The report gave chilling statistics on the ever-worsening road carnage. The 25 died in a span of three days. Between January and February 20, a staggering 649 people lost their lives on our roads.

What these statistics show is that we are well on our way to breaking the annual record of deaths on our roads.

Roads are deadlier

In a column in 2022, Kenyan roads are deadlier than some of the battlefields, I gave some comparative statistics to illustrate just how deadly our roads are.

I stated: “In 2021, more than 4,000 people lost their lives (in Kenya). By contrast, the UK, with a population of 65 million people and 32 million cars, recorded 1,400 deaths on the roads in 2021.

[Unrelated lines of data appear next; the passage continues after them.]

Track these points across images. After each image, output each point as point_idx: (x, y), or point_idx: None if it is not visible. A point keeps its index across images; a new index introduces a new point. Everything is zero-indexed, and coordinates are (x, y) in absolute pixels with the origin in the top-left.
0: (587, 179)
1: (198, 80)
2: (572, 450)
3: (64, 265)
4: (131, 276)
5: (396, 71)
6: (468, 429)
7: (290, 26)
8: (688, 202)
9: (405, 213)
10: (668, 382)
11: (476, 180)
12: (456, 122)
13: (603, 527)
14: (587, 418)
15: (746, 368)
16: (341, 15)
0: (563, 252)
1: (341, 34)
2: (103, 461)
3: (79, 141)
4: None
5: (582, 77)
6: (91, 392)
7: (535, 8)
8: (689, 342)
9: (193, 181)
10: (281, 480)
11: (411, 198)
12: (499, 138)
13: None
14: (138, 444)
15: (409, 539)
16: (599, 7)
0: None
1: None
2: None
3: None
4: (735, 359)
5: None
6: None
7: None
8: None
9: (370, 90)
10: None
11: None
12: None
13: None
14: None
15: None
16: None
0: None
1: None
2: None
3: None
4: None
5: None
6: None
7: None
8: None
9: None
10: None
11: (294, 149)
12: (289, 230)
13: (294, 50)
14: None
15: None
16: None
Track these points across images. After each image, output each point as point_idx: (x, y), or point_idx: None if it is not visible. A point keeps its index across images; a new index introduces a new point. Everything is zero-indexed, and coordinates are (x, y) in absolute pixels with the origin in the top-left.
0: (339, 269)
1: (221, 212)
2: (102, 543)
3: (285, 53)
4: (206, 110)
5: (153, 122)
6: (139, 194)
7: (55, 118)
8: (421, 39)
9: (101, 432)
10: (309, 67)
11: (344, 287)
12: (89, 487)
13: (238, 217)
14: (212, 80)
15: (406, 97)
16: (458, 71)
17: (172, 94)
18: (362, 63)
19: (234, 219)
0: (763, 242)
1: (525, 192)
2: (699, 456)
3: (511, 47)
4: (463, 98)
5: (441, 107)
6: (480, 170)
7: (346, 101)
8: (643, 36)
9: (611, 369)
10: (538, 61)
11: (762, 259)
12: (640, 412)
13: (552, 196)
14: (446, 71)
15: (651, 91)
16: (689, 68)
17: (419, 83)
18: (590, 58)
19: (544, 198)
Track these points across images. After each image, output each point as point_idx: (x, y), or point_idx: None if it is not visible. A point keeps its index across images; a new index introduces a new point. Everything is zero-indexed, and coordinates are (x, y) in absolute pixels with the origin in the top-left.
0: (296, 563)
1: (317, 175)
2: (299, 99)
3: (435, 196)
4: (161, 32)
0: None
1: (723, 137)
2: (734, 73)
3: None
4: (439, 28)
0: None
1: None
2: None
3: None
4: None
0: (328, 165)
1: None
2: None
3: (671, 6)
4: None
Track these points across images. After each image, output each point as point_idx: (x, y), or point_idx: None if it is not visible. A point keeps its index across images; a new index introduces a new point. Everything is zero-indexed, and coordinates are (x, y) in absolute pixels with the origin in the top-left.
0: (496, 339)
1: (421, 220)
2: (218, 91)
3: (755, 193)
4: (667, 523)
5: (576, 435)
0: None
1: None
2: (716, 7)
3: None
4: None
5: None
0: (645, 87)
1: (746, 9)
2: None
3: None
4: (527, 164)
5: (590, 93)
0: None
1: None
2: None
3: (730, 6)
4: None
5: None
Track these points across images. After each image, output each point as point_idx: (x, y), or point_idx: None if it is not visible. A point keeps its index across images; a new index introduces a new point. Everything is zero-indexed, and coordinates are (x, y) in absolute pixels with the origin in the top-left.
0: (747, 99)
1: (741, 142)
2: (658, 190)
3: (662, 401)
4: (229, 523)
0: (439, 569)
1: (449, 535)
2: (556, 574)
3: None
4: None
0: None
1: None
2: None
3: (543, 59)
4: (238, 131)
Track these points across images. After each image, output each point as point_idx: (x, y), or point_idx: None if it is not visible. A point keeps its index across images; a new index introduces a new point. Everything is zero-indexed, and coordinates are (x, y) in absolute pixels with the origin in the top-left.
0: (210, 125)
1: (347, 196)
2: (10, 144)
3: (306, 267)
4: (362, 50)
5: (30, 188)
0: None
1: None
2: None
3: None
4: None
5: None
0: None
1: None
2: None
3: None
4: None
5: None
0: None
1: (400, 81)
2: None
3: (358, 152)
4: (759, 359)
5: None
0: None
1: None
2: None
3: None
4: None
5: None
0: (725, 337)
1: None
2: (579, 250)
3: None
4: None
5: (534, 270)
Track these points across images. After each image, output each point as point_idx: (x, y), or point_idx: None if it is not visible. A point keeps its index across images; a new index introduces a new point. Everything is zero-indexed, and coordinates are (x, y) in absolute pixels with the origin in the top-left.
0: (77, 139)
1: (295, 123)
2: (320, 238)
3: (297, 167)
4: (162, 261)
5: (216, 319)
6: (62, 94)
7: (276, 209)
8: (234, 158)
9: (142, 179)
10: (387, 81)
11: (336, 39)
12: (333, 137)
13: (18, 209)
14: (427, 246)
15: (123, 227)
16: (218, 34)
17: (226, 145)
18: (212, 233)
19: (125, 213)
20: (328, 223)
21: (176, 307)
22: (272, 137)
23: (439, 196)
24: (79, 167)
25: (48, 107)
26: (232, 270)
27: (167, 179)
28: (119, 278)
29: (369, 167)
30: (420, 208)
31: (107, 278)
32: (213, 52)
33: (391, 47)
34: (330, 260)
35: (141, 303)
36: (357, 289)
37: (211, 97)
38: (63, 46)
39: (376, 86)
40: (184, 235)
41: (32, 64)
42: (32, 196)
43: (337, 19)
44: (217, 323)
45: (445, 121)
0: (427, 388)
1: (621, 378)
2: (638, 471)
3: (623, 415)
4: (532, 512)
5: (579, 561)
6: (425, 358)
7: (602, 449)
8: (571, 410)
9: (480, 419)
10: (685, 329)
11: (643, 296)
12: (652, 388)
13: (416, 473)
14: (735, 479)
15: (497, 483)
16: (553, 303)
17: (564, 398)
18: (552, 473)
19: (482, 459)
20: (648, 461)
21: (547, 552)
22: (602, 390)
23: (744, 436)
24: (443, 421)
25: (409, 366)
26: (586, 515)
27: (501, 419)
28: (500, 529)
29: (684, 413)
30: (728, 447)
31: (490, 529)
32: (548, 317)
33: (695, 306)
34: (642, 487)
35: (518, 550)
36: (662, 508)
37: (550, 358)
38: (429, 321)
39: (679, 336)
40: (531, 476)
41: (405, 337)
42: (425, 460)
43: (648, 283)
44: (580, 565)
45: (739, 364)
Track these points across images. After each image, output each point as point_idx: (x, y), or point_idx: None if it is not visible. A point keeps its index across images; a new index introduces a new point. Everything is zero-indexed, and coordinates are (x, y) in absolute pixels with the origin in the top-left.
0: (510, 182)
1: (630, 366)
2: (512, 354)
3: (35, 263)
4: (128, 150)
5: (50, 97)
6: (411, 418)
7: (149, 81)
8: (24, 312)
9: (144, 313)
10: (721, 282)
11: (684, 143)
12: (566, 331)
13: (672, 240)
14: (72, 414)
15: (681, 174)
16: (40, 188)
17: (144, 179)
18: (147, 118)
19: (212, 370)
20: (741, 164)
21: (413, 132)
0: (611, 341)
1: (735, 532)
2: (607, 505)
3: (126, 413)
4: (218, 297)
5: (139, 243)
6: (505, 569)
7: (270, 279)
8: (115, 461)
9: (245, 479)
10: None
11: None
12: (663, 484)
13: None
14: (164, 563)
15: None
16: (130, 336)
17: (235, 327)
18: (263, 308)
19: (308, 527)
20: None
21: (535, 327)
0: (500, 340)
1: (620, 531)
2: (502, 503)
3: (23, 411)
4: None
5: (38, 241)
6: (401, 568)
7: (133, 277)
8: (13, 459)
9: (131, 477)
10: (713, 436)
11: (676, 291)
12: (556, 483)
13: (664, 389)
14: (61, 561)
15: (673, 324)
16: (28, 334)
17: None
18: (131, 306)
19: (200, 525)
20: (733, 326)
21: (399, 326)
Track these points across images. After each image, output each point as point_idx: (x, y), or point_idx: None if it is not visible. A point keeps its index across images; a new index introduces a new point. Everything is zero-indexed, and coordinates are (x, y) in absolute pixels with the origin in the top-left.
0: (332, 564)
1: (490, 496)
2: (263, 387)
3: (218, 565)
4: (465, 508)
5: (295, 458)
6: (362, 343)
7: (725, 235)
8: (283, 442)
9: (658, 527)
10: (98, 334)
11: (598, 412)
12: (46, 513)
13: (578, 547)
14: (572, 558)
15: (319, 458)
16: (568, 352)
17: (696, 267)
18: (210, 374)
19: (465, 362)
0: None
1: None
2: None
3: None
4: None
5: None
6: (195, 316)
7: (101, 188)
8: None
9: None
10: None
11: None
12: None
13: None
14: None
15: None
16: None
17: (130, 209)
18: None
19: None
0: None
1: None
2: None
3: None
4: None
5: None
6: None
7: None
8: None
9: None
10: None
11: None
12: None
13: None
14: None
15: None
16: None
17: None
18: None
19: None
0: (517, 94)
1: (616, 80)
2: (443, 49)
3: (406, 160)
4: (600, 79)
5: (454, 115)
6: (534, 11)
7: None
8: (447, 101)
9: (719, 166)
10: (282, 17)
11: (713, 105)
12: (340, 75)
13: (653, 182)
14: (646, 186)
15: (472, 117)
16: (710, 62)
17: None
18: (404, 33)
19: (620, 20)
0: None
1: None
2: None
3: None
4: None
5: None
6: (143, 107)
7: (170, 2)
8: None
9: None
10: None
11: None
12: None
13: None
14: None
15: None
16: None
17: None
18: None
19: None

“In Germany, within a comparable period, about 2,500 people died on the roads in a population of 85 million people and 48 million cars.
“Thus, Kenya, with a population of 50 million people and only two million cars, registered more deaths on the roads.”

I went on to show that the deaths on our roads in 2021 were twice the number of American soldiers killed in Afghanistan in a 20-year period.

If these statistics are not enough to wake up our somnolent officials, then nothing ever will.

Not the avoidable deaths during droughts. Not the deaths caused by collapsing buildings. Not the sky-high cases of femicide.

Not the cry of millions who sleep hungry every day as officials fly around in helicopters. Not the alarming numbers of street families.
Not the despair of millions of unemployed youth. Not the squalor in our unplanned towns and cities.

Nothing will wake these officials. In any case, as the Daily Nation of March 19 on globe-trotting officials showed, when awake, our officials are travelling to the next European destination or, as the countless cases of theft being reported almost daily in all media show, they are busy lining their already saturated pockets.

Now, Kenya wants to send its police to Haiti to rein in marauding gangs that control most of the capital. Do our officials, or citizens, ever ask themselves how Haiti became what it is?

Cursed by God

Haiti is not cursed by God. It got that way because of systematic plunder by officials over the years.

It became what it is because of officials not performing their duties to required standards, and not being sanctioned for it.

It became that way because its officials love nothing more than to cavort in Paris or Miami, rather than think about how to transform the lives of their people.

Every day in our papers, we read about the conduct of our officials that mirrors the behaviour that led to Haiti becoming the broken country it is today.